PROBLEM TO SOLVE:
Transcribe each entry shown below with no difference from the original.

PROVIDED DATA:
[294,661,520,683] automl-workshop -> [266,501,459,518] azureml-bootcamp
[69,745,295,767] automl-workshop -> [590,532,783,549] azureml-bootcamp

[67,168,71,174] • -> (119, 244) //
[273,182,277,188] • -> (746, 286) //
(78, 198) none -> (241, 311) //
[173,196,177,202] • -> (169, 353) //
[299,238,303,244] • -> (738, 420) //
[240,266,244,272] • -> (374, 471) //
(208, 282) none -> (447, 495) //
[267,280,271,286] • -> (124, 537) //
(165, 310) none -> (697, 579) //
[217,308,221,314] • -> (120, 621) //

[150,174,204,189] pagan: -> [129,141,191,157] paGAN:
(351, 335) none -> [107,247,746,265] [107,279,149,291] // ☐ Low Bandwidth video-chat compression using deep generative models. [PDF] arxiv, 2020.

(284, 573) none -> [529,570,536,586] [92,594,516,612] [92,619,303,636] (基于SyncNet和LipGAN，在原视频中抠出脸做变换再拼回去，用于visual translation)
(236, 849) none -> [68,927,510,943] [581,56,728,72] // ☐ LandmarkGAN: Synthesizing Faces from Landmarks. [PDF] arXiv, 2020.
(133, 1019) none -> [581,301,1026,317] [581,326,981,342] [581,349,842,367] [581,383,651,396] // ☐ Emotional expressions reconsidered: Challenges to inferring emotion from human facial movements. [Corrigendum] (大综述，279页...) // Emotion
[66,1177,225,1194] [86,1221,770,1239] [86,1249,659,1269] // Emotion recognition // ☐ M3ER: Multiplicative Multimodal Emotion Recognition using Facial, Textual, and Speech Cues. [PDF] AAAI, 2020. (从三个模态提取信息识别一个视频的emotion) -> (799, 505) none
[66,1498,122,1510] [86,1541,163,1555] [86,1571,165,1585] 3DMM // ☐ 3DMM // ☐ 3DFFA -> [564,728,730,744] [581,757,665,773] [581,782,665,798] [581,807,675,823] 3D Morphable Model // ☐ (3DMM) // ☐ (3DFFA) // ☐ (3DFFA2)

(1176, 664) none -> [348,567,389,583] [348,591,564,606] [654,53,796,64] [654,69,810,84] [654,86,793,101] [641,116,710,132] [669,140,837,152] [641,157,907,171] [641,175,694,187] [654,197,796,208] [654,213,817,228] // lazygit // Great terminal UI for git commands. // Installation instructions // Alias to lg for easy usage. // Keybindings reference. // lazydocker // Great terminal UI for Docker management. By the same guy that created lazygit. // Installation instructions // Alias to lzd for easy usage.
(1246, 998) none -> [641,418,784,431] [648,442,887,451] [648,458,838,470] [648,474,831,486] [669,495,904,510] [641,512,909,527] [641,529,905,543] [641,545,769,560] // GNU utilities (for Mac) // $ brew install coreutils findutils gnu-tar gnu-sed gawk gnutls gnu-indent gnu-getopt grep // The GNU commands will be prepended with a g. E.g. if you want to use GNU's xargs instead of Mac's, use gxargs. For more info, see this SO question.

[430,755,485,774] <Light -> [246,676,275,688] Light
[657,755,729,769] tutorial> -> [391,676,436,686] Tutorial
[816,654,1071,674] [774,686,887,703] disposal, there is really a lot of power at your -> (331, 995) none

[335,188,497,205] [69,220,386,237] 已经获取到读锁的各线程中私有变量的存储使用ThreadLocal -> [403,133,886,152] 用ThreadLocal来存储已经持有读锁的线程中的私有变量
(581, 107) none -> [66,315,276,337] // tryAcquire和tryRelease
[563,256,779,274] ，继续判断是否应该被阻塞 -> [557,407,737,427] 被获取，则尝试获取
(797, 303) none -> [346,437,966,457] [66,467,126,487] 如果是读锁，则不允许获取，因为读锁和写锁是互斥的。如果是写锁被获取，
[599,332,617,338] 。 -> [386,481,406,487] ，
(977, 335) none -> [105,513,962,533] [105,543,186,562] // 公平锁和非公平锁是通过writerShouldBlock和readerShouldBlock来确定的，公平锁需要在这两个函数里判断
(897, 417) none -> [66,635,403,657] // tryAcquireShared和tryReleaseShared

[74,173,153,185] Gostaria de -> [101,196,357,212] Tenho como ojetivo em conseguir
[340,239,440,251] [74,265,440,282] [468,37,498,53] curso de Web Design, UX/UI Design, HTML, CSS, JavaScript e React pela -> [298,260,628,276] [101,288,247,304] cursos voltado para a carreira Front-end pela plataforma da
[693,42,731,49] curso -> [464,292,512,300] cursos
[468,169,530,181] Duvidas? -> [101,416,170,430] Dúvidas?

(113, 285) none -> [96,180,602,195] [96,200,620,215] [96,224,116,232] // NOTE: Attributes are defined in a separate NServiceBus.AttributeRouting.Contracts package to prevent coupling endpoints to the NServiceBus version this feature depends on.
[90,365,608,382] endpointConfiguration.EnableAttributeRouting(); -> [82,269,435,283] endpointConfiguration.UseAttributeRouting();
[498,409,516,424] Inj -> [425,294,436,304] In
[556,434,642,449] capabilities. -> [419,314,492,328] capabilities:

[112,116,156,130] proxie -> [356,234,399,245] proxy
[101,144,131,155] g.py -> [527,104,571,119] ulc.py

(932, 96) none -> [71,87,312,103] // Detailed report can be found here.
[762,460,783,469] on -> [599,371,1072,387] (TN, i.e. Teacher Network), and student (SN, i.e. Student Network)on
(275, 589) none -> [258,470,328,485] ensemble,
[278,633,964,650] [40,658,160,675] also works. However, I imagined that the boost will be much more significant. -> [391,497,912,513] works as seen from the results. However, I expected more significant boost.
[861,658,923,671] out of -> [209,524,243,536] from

ANSWER SECTION:
[294,661,520,683] automl-workshop -> [266,501,459,518] azureml-bootcamp
[69,745,295,767] automl-workshop -> [590,532,783,549] azureml-bootcamp

[67,168,71,174] • -> (119, 244) //
[273,182,277,188] • -> (746, 286) //
(78, 198) none -> (241, 311) //
[173,196,177,202] • -> (169, 353) //
[299,238,303,244] • -> (738, 420) //
[240,266,244,272] • -> (374, 471) //
(208, 282) none -> (447, 495) //
[267,280,271,286] • -> (124, 537) //
(165, 310) none -> (697, 579) //
[217,308,221,314] • -> (120, 621) //

[150,174,204,189] pagan: -> [129,141,191,157] paGAN:
(351, 335) none -> [107,247,746,265] [107,279,149,291] // ☐ Low Bandwidth video-chat compression using deep generative models. [PDF] arxiv, 2020.

(284, 573) none -> [529,570,536,586] [92,594,516,612] [92,619,303,636] (基于SyncNet和LipGAN，在原视频中抠出脸做变换再拼回去，用于visual translation)
(236, 849) none -> [68,927,510,943] [581,56,728,72] // ☐ LandmarkGAN: Synthesizing Faces from Landmarks. [PDF] arXiv, 2020.
(133, 1019) none -> [581,301,1026,317] [581,326,981,342] [581,349,842,367] [581,383,651,396] // ☐ Emotional expressions reconsidered: Challenges to inferring emotion from human facial movements. [Corrigendum] (大综述，279页...) // Emotion
[66,1177,225,1194] [86,1221,770,1239] [86,1249,659,1269] // Emotion recognition // ☐ M3ER: Multiplicative Multimodal Emotion Recognition using Facial, Textual, and Speech Cues. [PDF] AAAI, 2020. (从三个模态提取信息识别一个视频的emotion) -> (799, 505) none
[66,1498,122,1510] [86,1541,163,1555] [86,1571,165,1585] 3DMM // ☐ 3DMM // ☐ 3DFFA -> [564,728,730,744] [581,757,665,773] [581,782,665,798] [581,807,675,823] 3D Morphable Model // ☐ (3DMM) // ☐ (3DFFA) // ☐ (3DFFA2)

(1176, 664) none -> [348,567,389,583] [348,591,564,606] [654,53,796,64] [654,69,810,84] [654,86,793,101] [641,116,710,132] [669,140,837,152] [641,157,907,171] [641,175,694,187] [654,197,796,208] [654,213,817,228] // lazygit // Great terminal UI for git commands. // Installation instructions // Alias to lg for easy usage. // Keybindings reference. // lazydocker // Great terminal UI for Docker management. By the same guy that created lazygit. // Installation instructions // Alias to lzd for easy usage.
(1246, 998) none -> [641,418,784,431] [648,442,887,451] [648,458,838,470] [648,474,831,486] [669,495,904,510] [641,512,909,527] [641,529,905,543] [641,545,769,560] // GNU utilities (for Mac) // $ brew install coreutils findutils gnu-tar gnu-sed gawk gnutls gnu-indent gnu-getopt grep // The GNU commands will be prepended with a g. E.g. if you want to use GNU's xargs instead of Mac's, use gxargs. For more info, see this SO question.

[430,755,485,774] <Light -> [246,676,275,688] Light
[657,755,729,769] tutorial> -> [391,676,436,686] Tutorial
[816,654,1071,674] [774,686,887,703] disposal, there is really a lot of power at your -> (331, 995) none

[335,188,497,205] [69,220,386,237] 已经获取到读锁的各线程中私有变量的存储使用ThreadLocal -> [403,133,886,152] 用ThreadLocal来存储已经持有读锁的线程中的私有变量
(581, 107) none -> [66,315,276,337] // tryAcquire和tryRelease
[563,256,779,274] ，继续判断是否应该被阻塞 -> [557,407,737,427] 被获取，则尝试获取
(797, 303) none -> [346,437,966,457] [66,467,126,487] 如果是读锁，则不允许获取，因为读锁和写锁是互斥的。如果是写锁被获取，
[599,332,617,338] 。 -> [386,481,406,487] ，
(977, 335) none -> [105,513,962,533] [105,543,186,562] // 公平锁和非公平锁是通过writerShouldBlock和readerShouldBlock来确定的，公平锁需要在这两个函数里判断
(897, 417) none -> [66,635,403,657] // tryAcquireShared和tryReleaseShared

[74,173,153,185] Gostaria de -> [101,196,357,212] Tenho como ojetivo em conseguir
[340,239,440,251] [74,265,440,282] [468,37,498,53] curso de Web Design, UX/UI Design, HTML, CSS, JavaScript e React pela -> [298,260,628,276] [101,288,247,304] cursos voltado para a carreira Front-end pela plataforma da
[693,42,731,49] curso -> [464,292,512,300] cursos
[468,169,530,181] Duvidas? -> [101,416,170,430] Dúvidas?

(113, 285) none -> [96,180,602,195] [96,200,620,215] [96,224,116,232] // NOTE: Attributes are defined in a separate NServiceBus.AttributeRouting.Contracts package to prevent coupling endpoints to the NServiceBus version this feature depends on.
[90,365,608,382] endpointConfiguration.EnableAttributeRouting(); -> [82,269,435,283] endpointConfiguration.UseAttributeRouting();
[498,409,516,424] Inj -> [425,294,436,304] In
[556,434,642,449] capabilities. -> [419,314,492,328] capabilities:

[112,116,156,130] proxie -> [356,234,399,245] proxy
[101,144,131,155] g.py -> [527,104,571,119] ulc.py

(932, 96) none -> [71,87,312,103] // Detailed report can be found here.
[762,460,783,469] on -> [599,371,1072,387] (TN, i.e. Teacher Network), and student (SN, i.e. Student Network)on
(275, 589) none -> [258,470,328,485] ensemble,
[278,633,964,650] [40,658,160,675] also works. However, I imagined that the boost will be much more significant. -> [391,497,912,513] works as seen from the results. However, I expected more significant boost.
[861,658,923,671] out of -> [209,524,243,536] from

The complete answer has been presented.